Plain-text document sources
------------------------

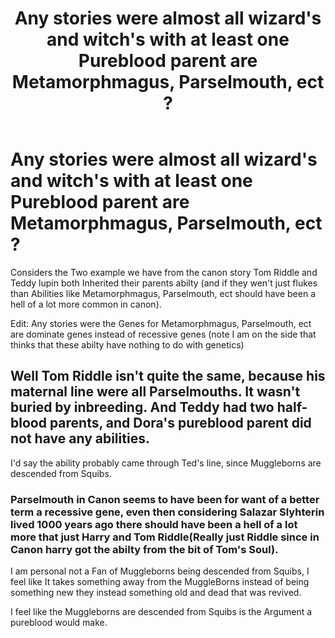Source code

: #+TITLE: Any stories were almost all wizard's and witch's with at least one Pureblood parent are Metamorphmagus, Parselmouth, ect ?

* Any stories were almost all wizard's and witch's with at least one Pureblood parent are Metamorphmagus, Parselmouth, ect ?
:PROPERTIES:
:Author: Call0013
:Score: 1
:DateUnix: 1548571792.0
:DateShort: 2019-Jan-27
:FlairText: Request
:END:
Considers the Two example we have from the canon story Tom Riddle and Teddy lupin both Inherited their parents abilty (and if they wen't just flukes than Abilities like Metamorphmagus, Parselmouth, ect should have been a hell of a lot more common in canon).

Edit: Any stories were the Genes for Metamorphmagus, Parselmouth, ect are dominate genes instead of recessive genes (note I am on the side that thinks that these abilty have nothing to do with genetics)


** Well Tom Riddle isn't quite the same, because his maternal line were all Parselmouths. It wasn't buried by inbreeding. And Teddy had two half-blood parents, and Dora's pureblood parent did not have any abilities.

I'd say the ability probably came through Ted's line, since Muggleborns are descended from Squibs.
:PROPERTIES:
:Author: Lamenardo
:Score: 1
:DateUnix: 1548667219.0
:DateShort: 2019-Jan-28
:END:

*** Parselmouth in Canon seems to have been for want of a better term a recessive gene, even then considering Salazar Slyhterin lived 1000 years ago there should have been a hell of a lot more that just Harry and Tom Riddle(Really just Riddle since in Canon harry got the abilty from the bit of Tom's Soul).

I am personal not a Fan of Muggleborns being descended from Squibs, I feel like It takes something away from the MuggleBorns instead of being something new they instead something old and dead that was revived.

I feel like the Muggleborns are descended from Squibs is the Argument a pureblood would make.
:PROPERTIES:
:Author: Call0013
:Score: 1
:DateUnix: 1548669210.0
:DateShort: 2019-Jan-28
:END:
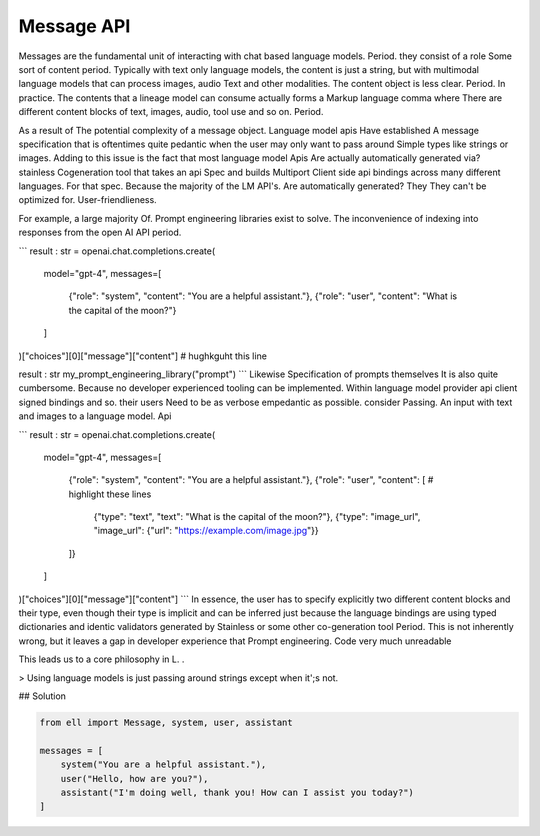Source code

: ===========
Message API
===========

Messages are the fundamental unit of interacting with chat based language models. Period. they consist of a role Some sort of content period. Typically with text only language models, the content is just a string, but with multimodal language models that can process images, audio Text and other modalities. The content object is less clear. Period. In practice. The contents that a lineage model can consume actually forms a Markup language comma where There are different content blocks of text, images, audio, tool use and so on. Period. 

As a result of The potential complexity of a message object. Language model apis Have established A message specification that is oftentimes quite pedantic when the user may only want to pass around Simple types like strings or images. Adding to this issue is the fact that most language model Apis Are actually automatically generated via? stainless Cogeneration tool that takes an api Spec and builds Multiport Client side api bindings across many different languages. For that spec. Because the majority of the LM API's. Are automatically generated? They They can't be optimized for. User-friendlieness.

For example, a large majority Of. Prompt engineering libraries exist to solve. The inconvenience of indexing into responses from the open AI API period. 

```
result : str = openai.chat.completions.create(
    model="gpt-4",
    messages=[
        {"role": "system", "content": "You are a helpful assistant."},
        {"role": "user", "content": "What is the capital of the moon?"}
    ]
)["choices"][0]["message"]["content"] # hughkguht this line

result : str my_prompt_engineering_library("prompt")
```
Likewise Specification of prompts themselves It is also quite cumbersome. Because no developer experienced tooling can be implemented. Within language model provider api client signed bindings and so. their users Need to be as verbose empedantic as possible. consider Passing. An input with text and images to a language model. Api 


```
result : str = openai.chat.completions.create(
    model="gpt-4",
    messages=[
        {"role": "system", "content": "You are a helpful assistant."},
        {"role": "user", "content": [ # highlight these lines 
            {"type": "text", "text": "What is the capital of the moon?"},
            {"type": "image_url", "image_url": {"url": "https://example.com/image.jpg"}} 
        ]}
    ]
)["choices"][0]["message"]["content"] 
```
In essence, the user has to specify explicitly two different content blocks and their type, even though their type is implicit and can be inferred just because the language bindings are using typed dictionaries and identic validators generated by Stainless or some other co-generation tool Period. This is not inherently wrong, but it leaves a gap in developer experience that Prompt engineering. Code very much unreadable 

This leads us to a core philosophy in L. .

> Using language models is just passing around strings except when it';s not.


## Solution 




.. code-block:: python

   from ell import Message, system, user, assistant

   messages = [
       system("You are a helpful assistant."),
       user("Hello, how are you?"),
       assistant("I'm doing well, thank you! How can I assist you today?")
   ]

------------------------

Write the lines out again exactly, from the one containing "when it';s not." through the last line of the records, and include no other lines.

OUTPUT BELOW
> Using language models is just passing around strings except when it';s not.


## Solution 




.. code-block:: python

   from ell import Message, system, user, assistant

   messages = [
       system("You are a helpful assistant."),
       user("Hello, how are you?"),
       assistant("I'm doing well, thank you! How can I assist you today?")
   ]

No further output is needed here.